[Dataset content Boundary: Start]

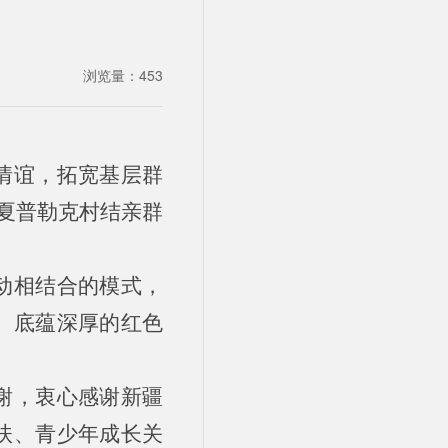
浏览量：
453
情谊，拓宽基层群
镇夏普勒克村结亲群
动相结合的模式，
、底蕴深厚的红色
谢，衷心感谢新疆
扶、青少年成长关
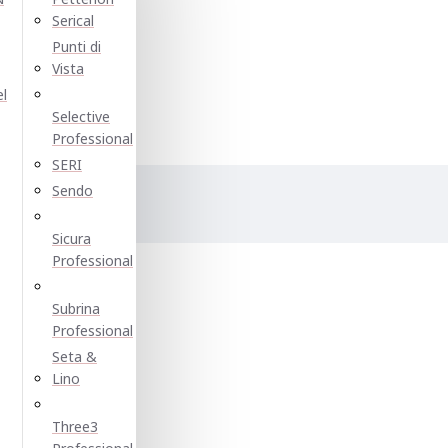
Serical
Punti di
Vista
el
Selective
Professional
SERI
Sendo
е:
Sicura
Professional
Subrina
Professional
Seta &
Lino
Three3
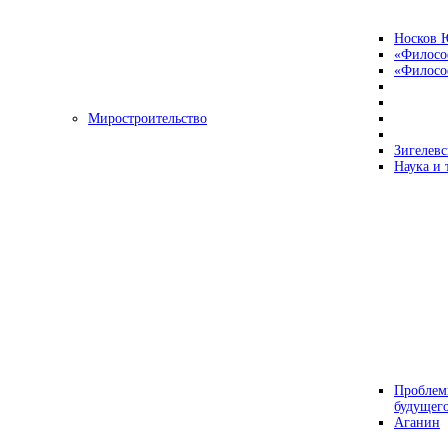
Носков 
«Филосо
«Философ
Миростроительство
Зигелевс
Наука и 
Проблем
будущег
Аганин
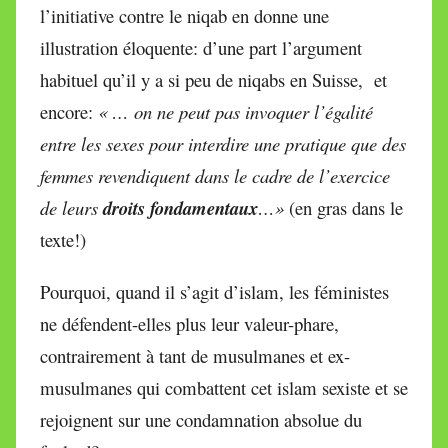
l’initiative contre le niqab en donne une
illustration éloquente: d’une part l’argument
habituel qu’il y a si peu de niqabs en Suisse, et
encore:
« … on ne peut pas invoquer l’égalité
entre les sexes pour interdire une pratique que des
femmes revendiquent dans le cadre de l’exercice
de leurs
droits fondamentaux
…»
(en gras dans le
texte!)
Pourquoi, quand il s’agit d’islam, les féministes
ne défendent-elles plus leur valeur-phare,
contrairement à tant de musulmanes et ex-
musulmanes qui combattent cet islam sexiste et se
rejoignent sur une condamnation absolue du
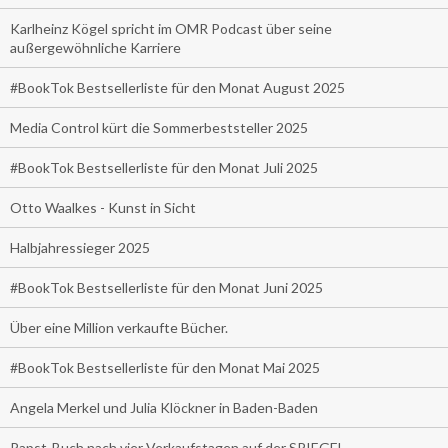
Karlheinz Kögel spricht im OMR Podcast über seine
außergewöhnliche Karriere
#BookTok Bestsellerliste für den Monat August 2025
Media Control kürt die Sommerbeststeller 2025
#BookTok Bestsellerliste für den Monat Juli 2025
Otto Waalkes - Kunst in Sicht
Halbjahressieger 2025
#BookTok Bestsellerliste für den Monat Juni 2025
Über eine Million verkaufte Bücher.
#BookTok Bestsellerliste für den Monat Mai 2025
Angela Merkel und Julia Klöckner in Baden-Baden
Papst-Buch nach vier Verkaufstagen auf der SPIEGEL-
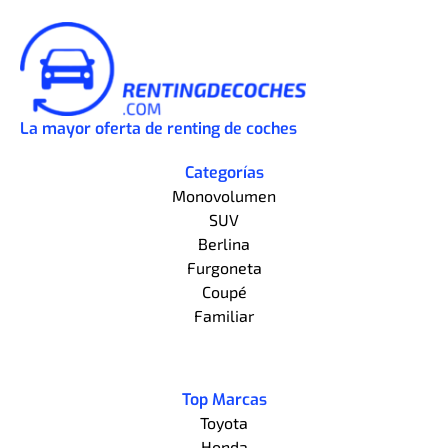
La mayor oferta de renting de coches
Categorías
Monovolumen
SUV
Berlina
Furgoneta
Coupé
Familiar
Top Marcas
Toyota
Honda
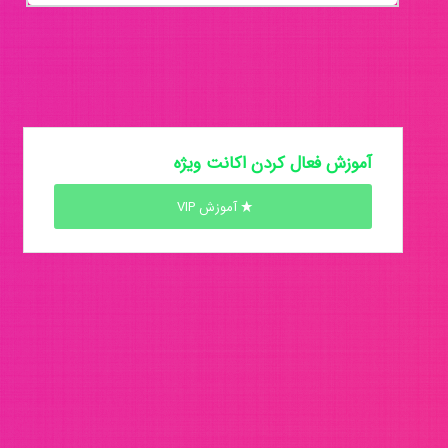
آموزش فعال کردن اکانت ویژه
آموزش VIP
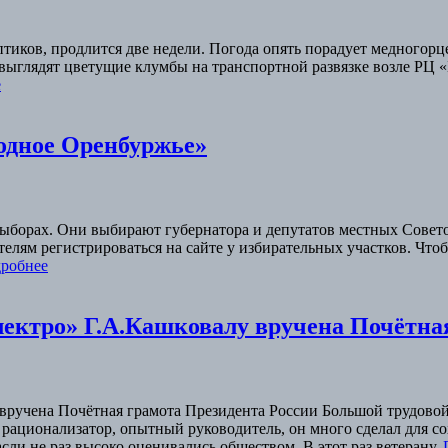
птиков, продлится две недели. Погода опять порадует медногор
ыглядят цветущие клумбы на транспортной развязке возле РЦ «
е
одное Оренбуржье»
 выборах. Они выбирают губернатора и депутатов местных Совет
лям регистрироваться на сайте у избирательных участков. Чтоб
робнее
лектро» Г.А.Кашковалу вручена Почётна
 вручена Почётная грамота Президента России Большой трудово
рационализатор, опытный руководитель, он много сделал для со
сли не раз высоко оценивались обществом. В этот раз ветерану,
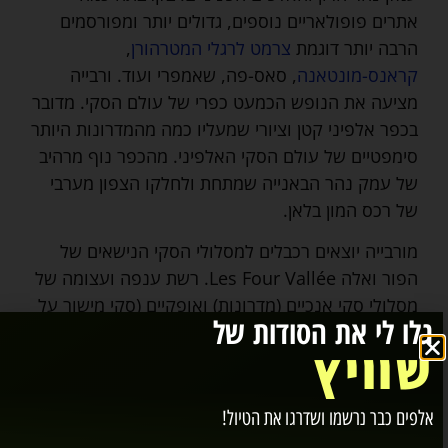
אתרים פופולאריים נוספים, גדולים יותר ומפורסמים
הרבה יותר דוגמת
צרמט לרגלי המטרהורן
,
קראנס-מונטאנה
, סאס-פה, שאמפרי ועוד. ורבייה
מציעה את הנופש הכמעט כפרי של עולם הסקי. מדובר
בכפר אלפיני קטן וציורי שמעליו כמה מהמדרונות היותר
סימפטיים של עולם הסקי האלפיני. מהכפר נוף מרהיב
של עמק נהר הבאנייה שמתחת ולחלקו הצפון מערבי
של רכס המון בלאן.
מורבייה יוצאים רכבלים למסלולי הסקי הנישאים של
הפור ואלה Les Four Vallée. רשת ענפה ועצומה של
מסלולי סקי אנכיים (מדרונות) ואופקיים (סקי מישור על
גלו לי את הסודות של
רמות גבוהות) למרגלות מון פור Mont Fort הנישא.
שוויץ
סביב ההר אתרי טבע אלפיניים יוצאי דופן. ביניהם
קרחונים נגישים, אגמים קטנים והמון ירוק ולבן. במשך
הקיץ המרחב מלא במטיילים שיוצאים להייקינג ובחורף
אלפים כבר נרשמו ושדרגו את הטיול!
הכול מלא בגולשים. המרחב שמסביב לורבייה הוא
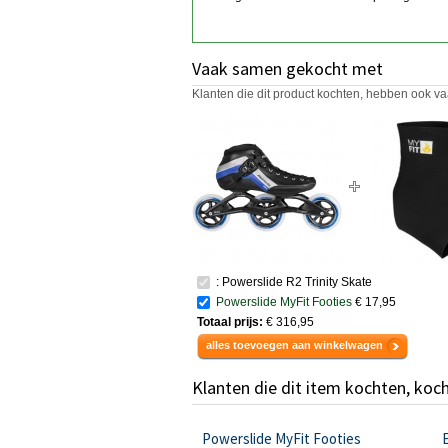
Vaak samen gekocht met
Klanten die dit product kochten, hebben ook va
: Powerslide R2 Trinity Skate
Powerslide MyFit Footies
€ 17,95
Totaal prijs:
€ 316,95
alles toevoegen aan winkelwagen
Klanten die dit item kochten, koc
Powerslide MyFit Footies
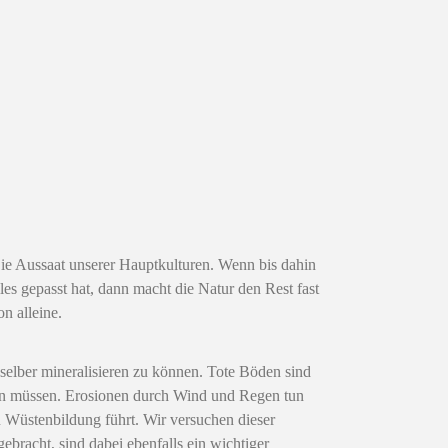
ie Aussaat unserer Hauptkulturen. Wenn bis dahin
lles gepasst hat, dann macht die Natur den Rest fast
on alleine.
selber mineralisieren zu können. Tote Böden sind
rden müssen. Erosionen durch Wind und Regen tun
zu Wüstenbildung führt. Wir versuchen dieser
bracht, sind dabei ebenfalls ein wichtiger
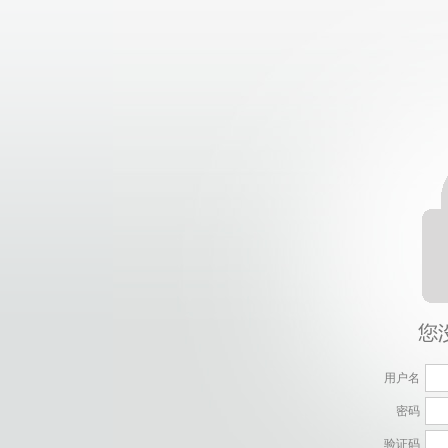
用户名
密码
验证码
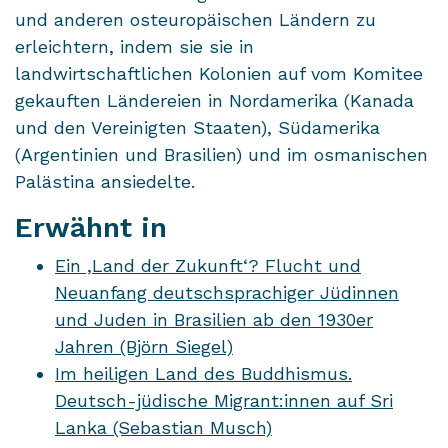
und anderen osteuropäischen Ländern zu
erleichtern, indem sie sie in
landwirtschaftlichen Kolonien auf vom Komitee
gekauften Ländereien in Nordamerika (Kanada
und den Vereinigten Staaten), Südamerika
(Argentinien und Brasilien) und im osmanischen
Palästina ansiedelte.
Erwähnt in
Ein ‚Land der Zukunft‘? Flucht und
Neuanfang deutschsprachiger Jüdinnen
und Juden in Brasilien ab den 1930er
Jahren (Björn Siegel)
Im heiligen Land des Buddhismus.
Deutsch-jüdische Migrant:innen auf Sri
Lanka (Sebastian Musch)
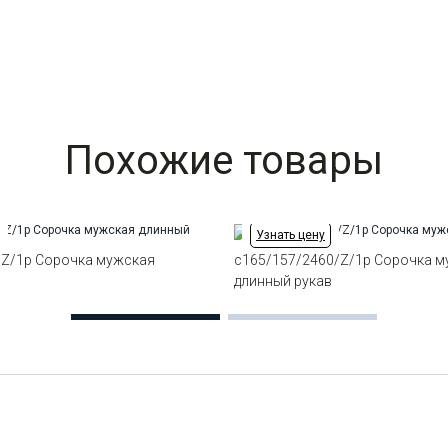
Похожие товары
Узнать цену
/Z/1p Сорочка мужская
c165/157/2460/Z/1p Сорочка 
в
длинный рукав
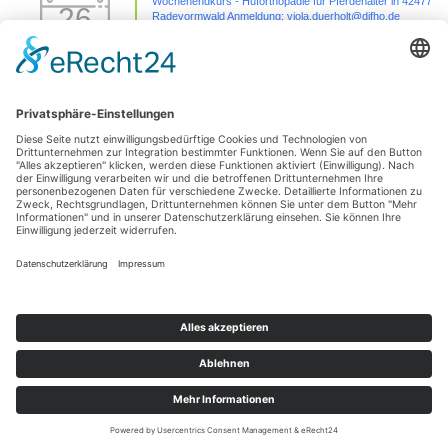
Wochenendkurs - Huforthopädie für Pferdehalter in 42477
26
Radevormwald Anmeldung: viola.duerholt@difho.de
Sep.
26 Sep. 26
42477 Radevormwald
Sezierseminar in 71576 Burgstetten (von
11
Karpal/Sprunggelenk bis Huf)
Okt.
11 Okt. 26
Burgstetten
1 Tages Hufseminar-Sezieren16727 Velten - mit Michelle
01
Yakobi Anmeldung: unter info@difho.de
Nov.
1 Nov. 26
16727 Velten
Datenschutzerklärung
Impressum
© 2026
Die Huforthopädie Schule
|
Bootstrap-Theme für WordPress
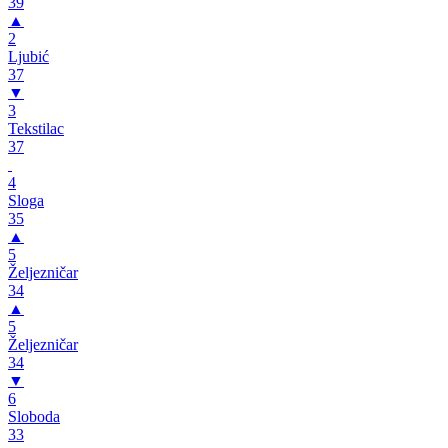
39
▲
2
Ljubić
37
▼
3
Tekstilac
37
4
Sloga
35
▲
5
Željezničar
34
▲
5
Željezničar
34
▼
6
Sloboda
33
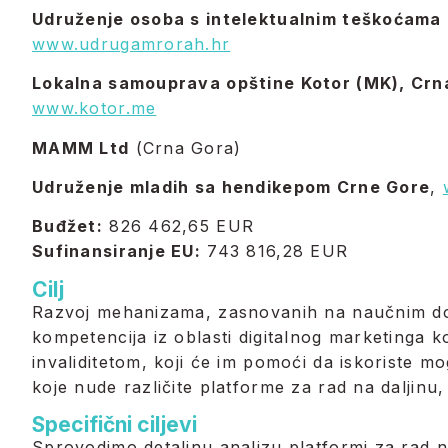
Udruženje osoba s intelektualnim teškoćam
www.udrugamrorah.hr
Lokalna samouprava opštine Kotor (MK)
, Crn
www.kotor.me
MAMM Ltd
(Crna Gora)
Udruženje mladih sa hendikepom Crne Gore
,
Buđžet:
826 462,65 EUR
Sufinansiranje EU:
743 816,28 EUR
Cilj
Razvoj mehanizama, zasnovanih na naučnim dok
kompetencija iz oblasti digitalnog marketinga k
invaliditetom, koji će im pomoći da iskoriste m
koje nude različite platforme za rad na daljinu, 
Specifični ciljevi
Sprovodimo detaljnu analizu platformi za rad na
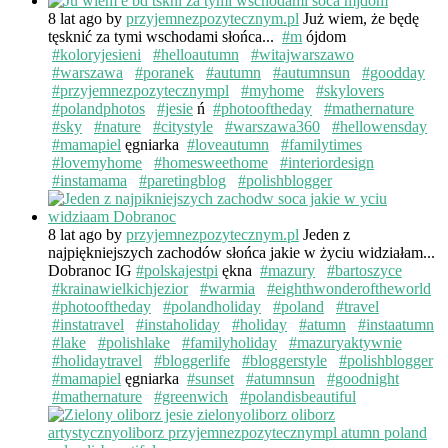
8 lat ago
by
przyjemnezpozytecznym.pl
Już wiem, że będę
tęsknić za tymi wschodami słońca...
#m
ójdom
#koloryjesieni
#helloautumn
#witajwarszawo
#warszawa
#poranek
#autumn
#autumnsun
#goodday
#przyjemnezpozytecznympl
#myhome
#skylovers
#polandphotos
#jesie
ń
#photooftheday
#mathernature
#sky
#nature
#citystyle
#warszawa360
#hellowensday
#mamapiel
ęgniarka
#loveautumn
#familytimes
#lovemyhome
#homesweethome
#interiordesign
#instamama
#paretingblog
#polishblogger
8 lat ago
by
przyjemnezpozytecznym.pl
Jeden z
najpiękniejszych zachodów słońca jakie w życiu widziałam...
Dobranoc IG
#polskajestpi
ękna
#mazury
#bartoszyce
#krainawielkichjezior
#warmia
#eighthwonderoftheworld
#photooftheday
#polandholiday
#poland
#travel
#instatravel
#instaholiday
#holiday
#atumn
#instaatumn
#lake
#polishlake
#familyholiday
#mazuryaktywnie
#holidaytravel
#bloggerlife
#bloggerstyle
#polishblogger
#mamapiel
ęgniarka
#sunset
#atumnsun
#goodnight
#mathernature
#greenwich
#polandisbeautiful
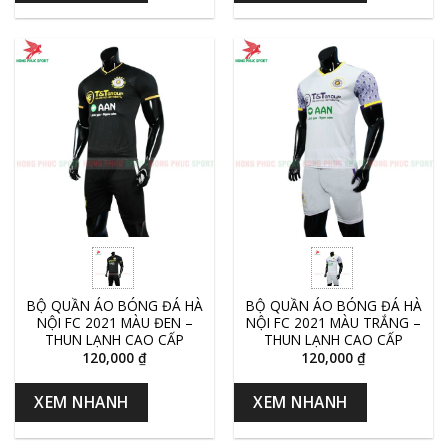
BỘ QUẦN ÁO BÓNG ĐÁ HÀ
BỘ QUẦN ÁO BÓNG ĐÁ HÀ
NỘI FC 2021 MÀU ĐEN –
NỘI FC 2021 MÀU TRẮNG –
THUN LẠNH CAO CẤP
THUN LẠNH CAO CẤP
120,000
₫
120,000
₫
XEM NHANH
XEM NHANH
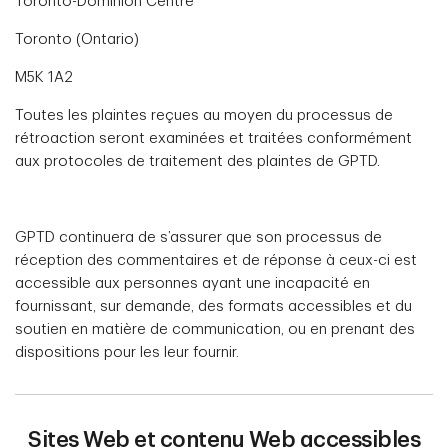
Toronto-Dominion Centre
Toronto (Ontario)
M5K 1A2
Toutes les plaintes reçues au moyen du processus de
rétroaction seront examinées et traitées conformément
aux protocoles de traitement des plaintes de GPTD.
GPTD continuera de s’assurer que son processus de
réception des commentaires et de réponse à ceux-ci est
accessible aux personnes ayant une incapacité en
fournissant, sur demande, des formats accessibles et du
soutien en matière de communication, ou en prenant des
dispositions pour les leur fournir.
Sites Web et contenu Web accessibles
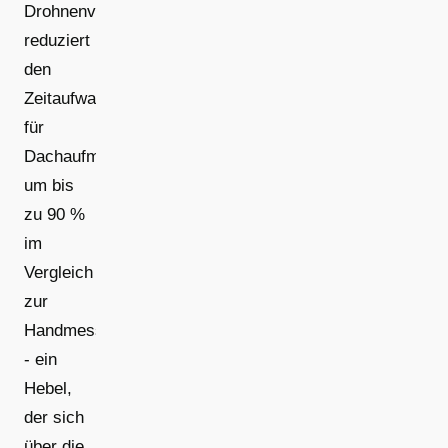
Drohnenvermessung
reduziert
den
Zeitaufwand
für
Dachaufmaße
um bis
zu 90 %
im
Vergleich
zur
Handmessung
- ein
Hebel,
der sich
über die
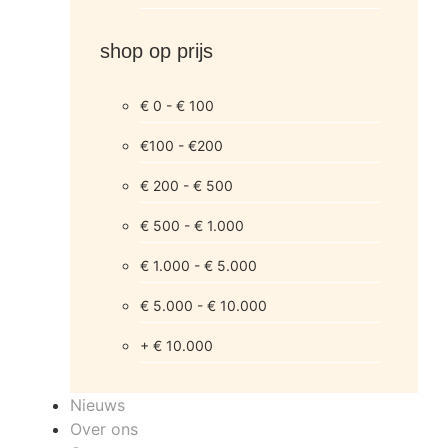
shop op prijs
€ 0 - € 100
€100 - €200
€ 200 - € 500
€ 500 - € 1.000
€ 1.000 - € 5.000
€ 5.000 - € 10.000
+ € 10.000
Nieuws
Over ons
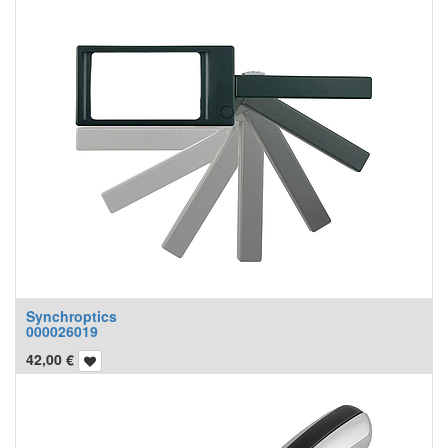
Synchroptics
000026019
42,00
€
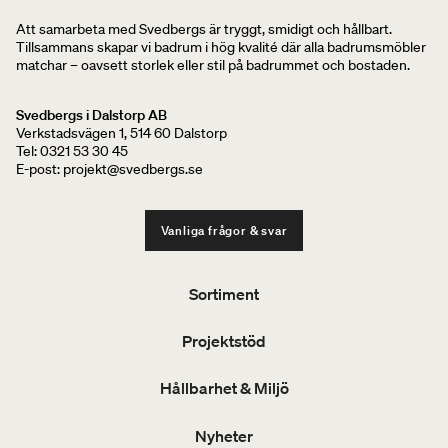
Att samarbeta med Svedbergs är tryggt, smidigt och hållbart.
Tillsammans skapar vi badrum i hög kvalité där alla badrumsmöbler
matchar – oavsett storlek eller stil på badrummet och bostaden.
Svedbergs i Dalstorp AB
Verkstadsvägen 1, 514 60 Dalstorp
Tel: 0321 53 30 45
E-post: projekt@svedbergs.se
Vanliga frågor & svar
Sortiment
Projektstöd
Hållbarhet & Miljö
Nyheter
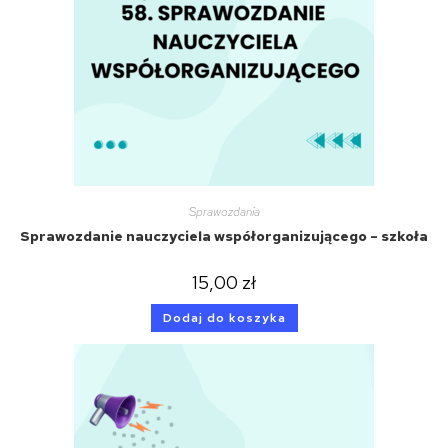
Sprawozdania
Sprawozdanie nauczyciela współorganizującego – szkoła
15,00
zł
Dodaj do koszyka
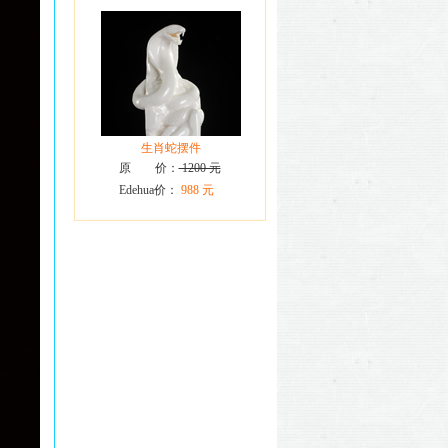
生肖蛇摆件
原 价：
1200 元
Edehua价：
988 元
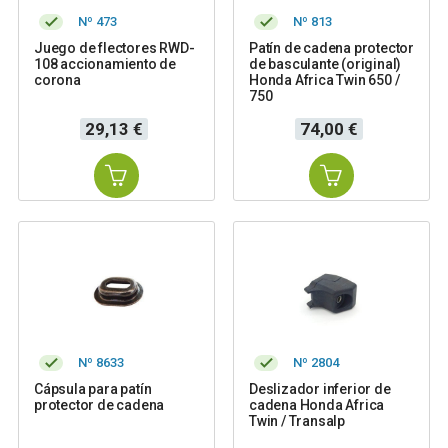
Nº 473
Nº 813
Juego de flectores RWD-
Patín de cadena protector
108 accionamiento de
de basculante (original)
corona
Honda Africa Twin 650 /
750
Precio
Precio
29,13 €
74,00 €
Nº 8633
Nº 2804
Cápsula para patín
Deslizador inferior de
protector de cadena
cadena Honda Africa
Twin / Transalp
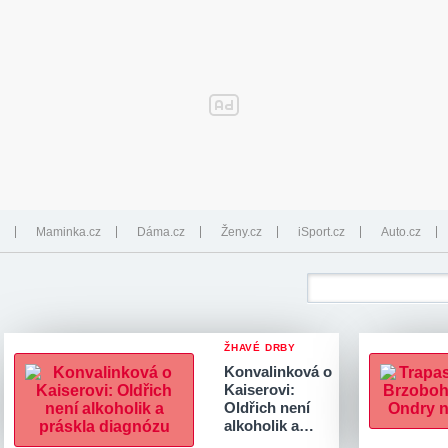
Maminka.cz
Dáma.cz
Ženy.cz
iSport.cz
Auto.cz
ŽHAVÉ DRBY
Konvalinková o
Kaiserovi:
Oldřich není
alkoholik a…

[Dataset content Boundary: End]

Description of the task: Please copy every line from the entries that includes the word "Burgstetten".

Solution to this task:
Sezierseminar in 71576 Burgstetten (von
Burgstetten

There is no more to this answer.